On the bus trip, I started to diagram the woodwind instrument theme that would later become my Sonatina for Solo Flute. This composition would have a distinct Armenian-like beginning, full of vibrant energy, in a minor key (of course), but I did not want it to feel sad. Dedicating it to Tigran was my obvious choice. I was so grateful for him giving a world premiere, conducting my “Torch” No. 1.
When we first saw each other in Boston, it was an incredible joy. We jumped like wild beasts and of course everyone was staring. Did that phase us? Heck no. We continued like little children. I had been telling Tigran that a piece with his instrument was in my plans. I wanted to write solo pieces for different instruments then my own, the Piano. What a perfect instrument to start with. Not heavy at all to carry and sounds great in any atmosphere.

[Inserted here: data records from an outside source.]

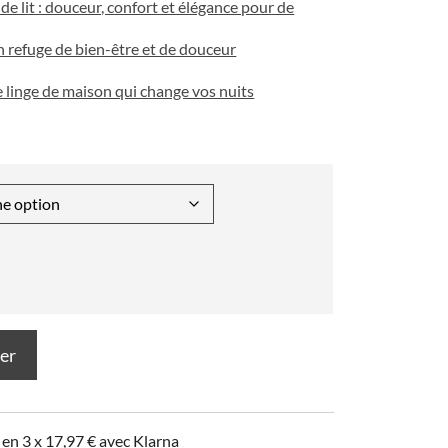
 de lit : douceur, confort et élégance pour de
 refuge de bien-être et de douceur
 le linge de maison qui change vos nuits
ier
 en 3 x
17,97
€
avec Klarna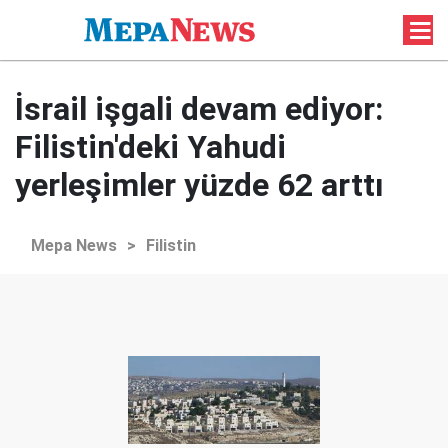
İsrail işgali devam ediyor:
Filistin'deki Yahudi
yerleşimler yüzde 62 arttı
Mepa News
>
Filistin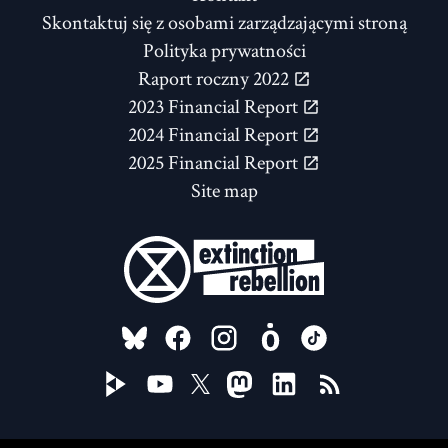
Skontaktuj się z osobami zarządzającymi stroną
Polityka prywatności
Raport roczny 2022
2023 Financial Report
2024 Financial Report
2025 Financial Report
Site map
FOLLOW US ON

When I hummed the theme to Tigran, after our jovial beginning, we then turned to an excitable moment of singing and bobbing our heads. As if we went to a Nirvana concert. I can say we both loved this theme for its happy nature and because there was an ability to do many rhythmic accents. We had a blast in Boston, laughing a lot and talking non stop. Even had an interesting Chinese restaurant experiece that we both will never forget.
Coming back home was a drag due to the happy times. Though, once at home, I knew that this theme could not be energetic the whole time. I liked my theme so much that I used it several times during the piece. But, every time, there would be a slight change in notes that made a huge difference in feel. With an excitable entrance, there had to be a beautiful, soulful melody that would stir a deep feel of Armenian tenderness.
What works in the Sonatina is that it feels like there are harmonic chords present. But, obviously, there are only single passage notes being played. This is a technique my father taught me in writing single toned compositions. Am very happy looking at the overall structure of this composition even today.